Translating Word Problems

Word Problems

The hardest thing about doing word problems is taking the English words and translating them into mathematics. Usually, once you get the math equation, you're fine; the actual math involved is often fairly simple. But figuring out the actual equation can seem nearly impossible. What follows is a list of hints and helps. Be advised, however: To really learn "how to do" word problems, you will need to practice, practice, practice.

The first step to effectively translating and solving word problems is to read the problem entirely. Don't start trying to solve anything when you've only read half a sentence. Try first to get a feel for the whole problem; try first to see what information you have, and what you still need.

The second step is to work in an organized manner. Figure out what you need but don't have, and name things. Pick variables to stand for the unknowns, clearly labeling these variables with what they stand for. Draw and label pictures neatly. Explain your reasoning as you go along. And make sure you know just exactly what the problem is actually asking for. You need to do this for two reasons:

1. Working clearly will help you think clearly, and
2. figuring out what you need will help you translate your final answer back into English.

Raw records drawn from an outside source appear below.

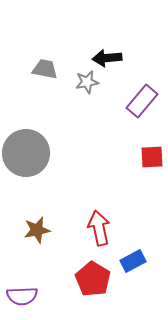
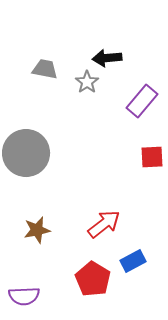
gray star: rotated 25 degrees counterclockwise
red arrow: moved 5 px right, 4 px up; rotated 64 degrees clockwise
purple semicircle: moved 2 px right
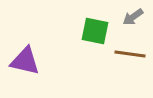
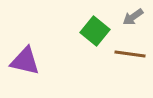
green square: rotated 28 degrees clockwise
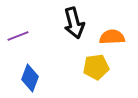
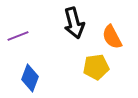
orange semicircle: rotated 115 degrees counterclockwise
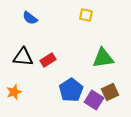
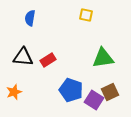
blue semicircle: rotated 63 degrees clockwise
blue pentagon: rotated 20 degrees counterclockwise
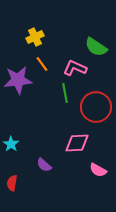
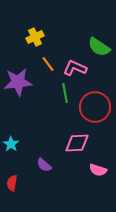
green semicircle: moved 3 px right
orange line: moved 6 px right
purple star: moved 2 px down
red circle: moved 1 px left
pink semicircle: rotated 12 degrees counterclockwise
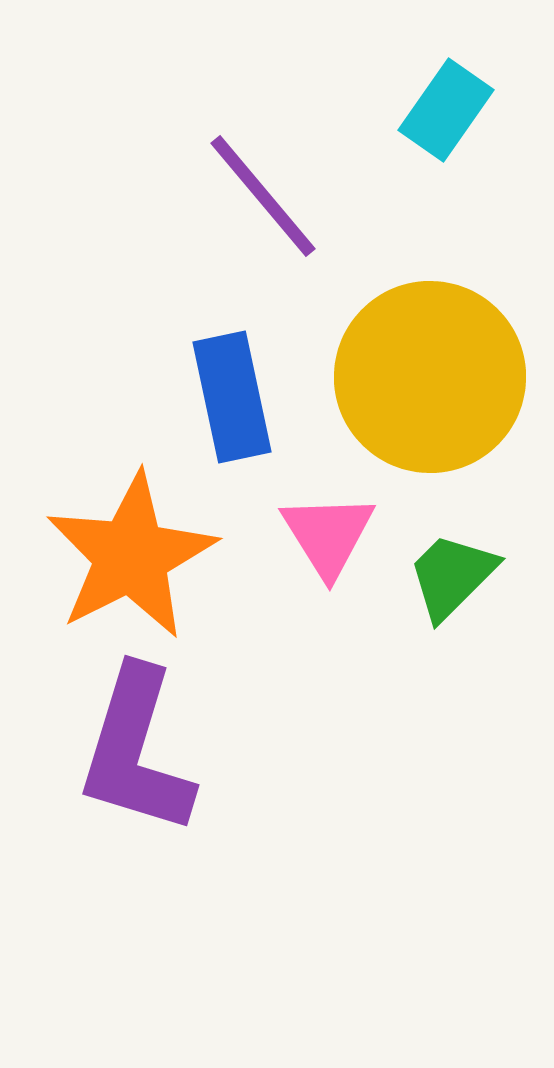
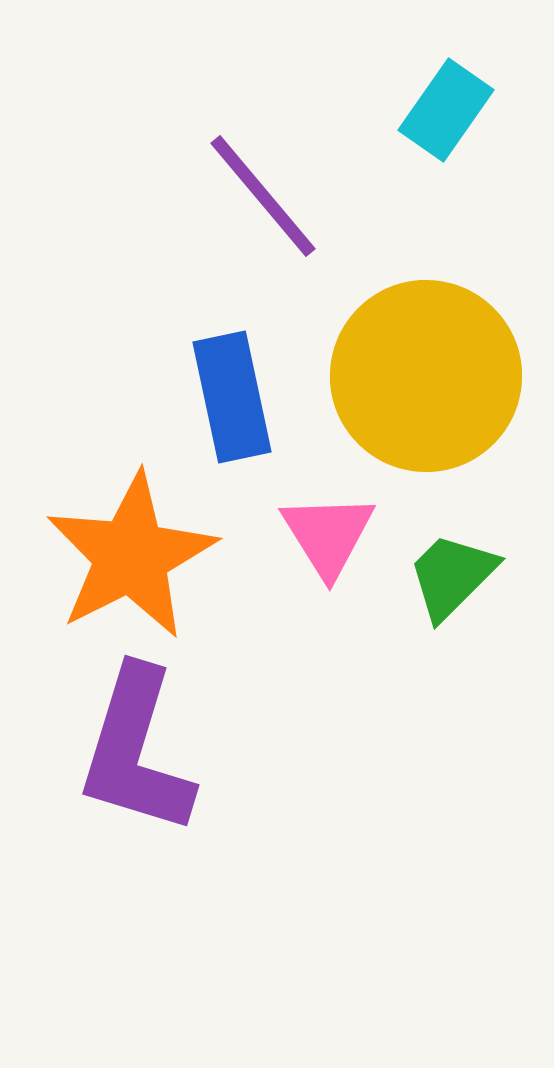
yellow circle: moved 4 px left, 1 px up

Regarding (2) above: It can be really frustrating (and embarrassing) to spend fifteen minutes solving a word problem on a test, only to realize at the end that you no longer have any idea what "x" stands for, so you have to do the whole problem over again. 

• Addition- increased by
  more than
  combined, together
  total of
  sum
  added to

• Subtraction- decreased by
  minus, less
  difference between/of
  less than, fewer than

• Multiplication- of
  times, multiplied by
  product of
  increased/decreased by a
  factor of (this type can
  involve both addition or
  subtraction and
    multiplication!)

• Division- per, a
  out of
  ratio of, quotient of
  percent (divide by 100)

• Equals- is, are, was, were, will be
  gives, yields
  sold for

Note that "per" means "divided by", as in "I drove 90 miles on three gallons of gas, so I got 30 miles per gallon". Also, "a" sometimes means "divided by", as in "When I tanked up, I paid $12.36 for three gallons, so the gas was $4.12 a gallon".

Warning: The "less than" construction is backwards in the English from what it is in the math. If you need to translate "1.5 less than x", the temptation is to write "1.5 – x". Do not do this! You can see how this is wrong by using this construction in a "real world" situation: Consider the statement, "He makes $1.50 an hour less than me." You do not figure his wage by subtracting your wage from $1.50. Instead, you subtract $1.50 from your wage. So remember; the "less than" construction is backwards.

Also note that order is important in the "quotient/ratio of" and "difference between/of" constructions. If a problems says "the ratio of x and y", it means "x divided by y", not "y divided by x". If the problem says "the difference of x and y", it means "x – y", not "y – x".